Keywords: All-ceramic restoration, elastomeric impression material, esthetics, zirconia

How to cite this article:
Dudhekar AU, Nimonkar SV, Belkhode VM, Borle A, Bhola R. Enhancing the esthetics with all-ceramic prosthesis. J Datta Meghe Inst Med Sci Univ 2018;13:155-7

How to cite this URL:
Dudhekar AU, Nimonkar SV, Belkhode VM, Borle A, Bhola R. Enhancing the esthetics with all-ceramic prosthesis. J Datta Meghe Inst Med Sci Univ [serial online] 2018 [cited 2022 Aug 13];13:155-7. Available from: http://www.journaldmims.com/text.asp?2018/13/3/155/250110

  Introduction Top

Metal-ceramic restorations are extensively used in prosthetic dentistry as a restoration of choice.

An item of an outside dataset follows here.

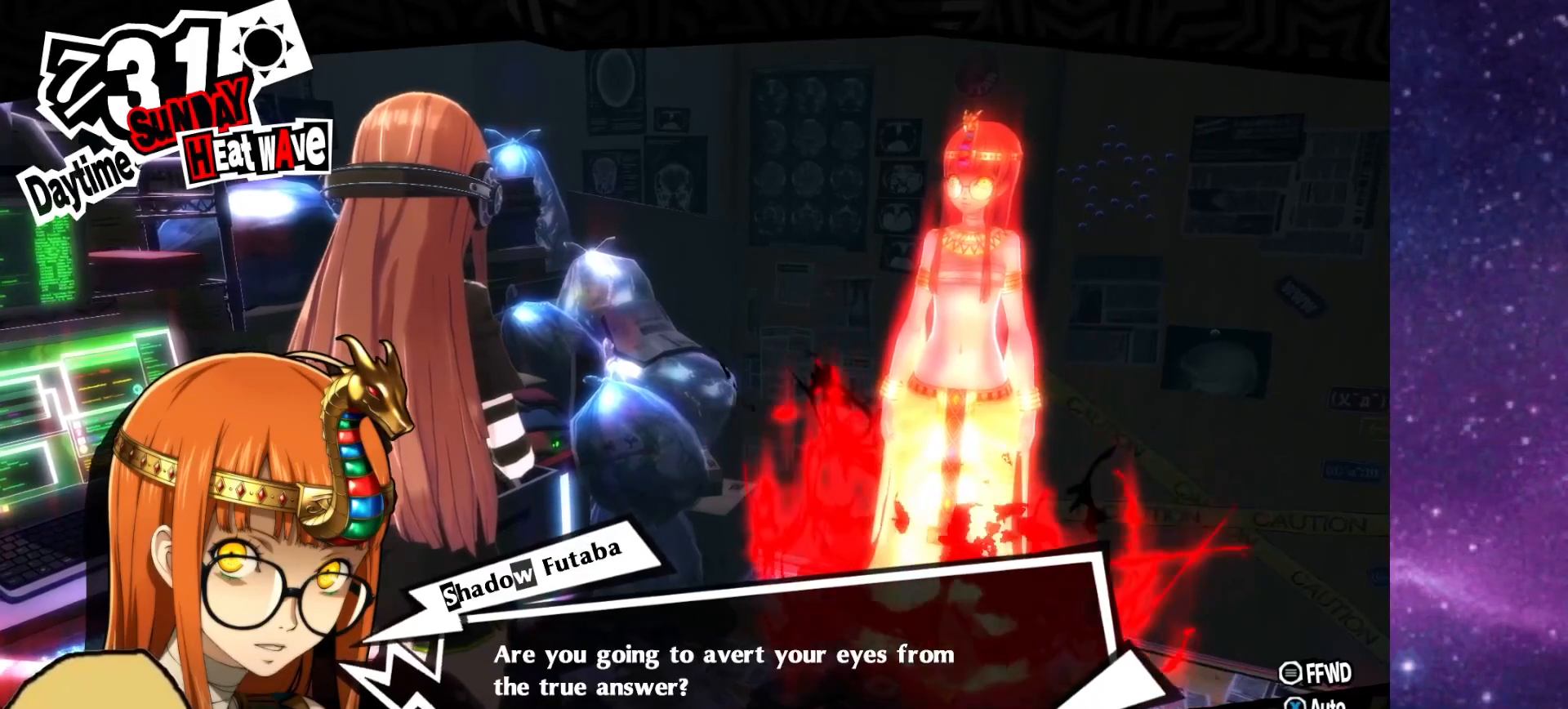
{"dt_ms": 500, "buttons": ["L1"], "left_stick": "center", "right_stick": "center", "events": [[67, "R1", "down"], [117, "L1", "up"], [200, "R1", "up"], [217, "L1", "down"], [317, "R1", "down"], [350, "L1", "up"], [433, "R1", "up"], [500, "L1", "down"]]}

Desirable properties of metal-ceramic restoration such as biocompatibility, excellent abrasion resistance, color, and dimensional stability contributed to the popularity of this esthetic veneering material.[1] At the same time, metal-ceramic restorations faced the problems such as the grayish discoloration at the margins of the restorations, chipping of the porcelain, allergy to the metal, difficulty in shade matching, especially in the anteriors due to the opaque metal beneath, and the high cost of nonprecious metals.[2]

To overcome these problems, the all-ceramic restorations were introduced. All-ceramic restorations gained popularity because of its improved physical and esthetic properties and clinical success.[3]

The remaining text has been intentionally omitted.